[Task instructions] From the entries below, pull out each line where "werden" appears.

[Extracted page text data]

========================================================================

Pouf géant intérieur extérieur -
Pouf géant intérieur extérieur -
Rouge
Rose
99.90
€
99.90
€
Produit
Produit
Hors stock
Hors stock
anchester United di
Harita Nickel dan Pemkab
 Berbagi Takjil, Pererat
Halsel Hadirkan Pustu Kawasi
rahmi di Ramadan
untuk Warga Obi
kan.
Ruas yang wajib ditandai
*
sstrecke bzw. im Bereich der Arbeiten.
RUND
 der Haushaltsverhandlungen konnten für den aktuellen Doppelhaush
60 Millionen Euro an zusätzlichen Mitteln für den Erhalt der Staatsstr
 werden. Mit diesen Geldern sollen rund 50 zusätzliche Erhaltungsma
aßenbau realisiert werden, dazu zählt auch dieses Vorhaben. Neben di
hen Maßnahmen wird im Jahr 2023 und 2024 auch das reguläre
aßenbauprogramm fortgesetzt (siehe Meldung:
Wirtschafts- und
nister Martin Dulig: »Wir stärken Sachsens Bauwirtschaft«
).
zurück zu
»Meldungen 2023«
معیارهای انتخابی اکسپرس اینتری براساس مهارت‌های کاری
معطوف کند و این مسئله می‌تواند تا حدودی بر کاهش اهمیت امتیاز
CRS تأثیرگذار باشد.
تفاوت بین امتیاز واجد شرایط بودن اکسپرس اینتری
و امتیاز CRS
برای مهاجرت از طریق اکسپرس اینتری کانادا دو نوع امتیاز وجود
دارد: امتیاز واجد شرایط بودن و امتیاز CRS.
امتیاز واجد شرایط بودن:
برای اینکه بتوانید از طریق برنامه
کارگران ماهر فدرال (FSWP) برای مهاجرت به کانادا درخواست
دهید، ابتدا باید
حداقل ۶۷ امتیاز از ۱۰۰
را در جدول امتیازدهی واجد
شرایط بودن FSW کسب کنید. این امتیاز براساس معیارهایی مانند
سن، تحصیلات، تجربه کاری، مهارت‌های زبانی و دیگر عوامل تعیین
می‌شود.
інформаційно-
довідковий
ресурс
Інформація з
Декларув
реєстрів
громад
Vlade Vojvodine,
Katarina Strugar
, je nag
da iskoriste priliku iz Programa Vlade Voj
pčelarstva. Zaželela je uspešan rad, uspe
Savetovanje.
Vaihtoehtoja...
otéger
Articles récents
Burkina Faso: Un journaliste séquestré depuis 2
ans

========================================================================

[Response for this exercise]
 werden. Mit diesen Geldern sollen rund 50 zusätzliche Erhaltungsma
aßenbau realisiert werden, dazu zählt auch dieses Vorhaben. Neben di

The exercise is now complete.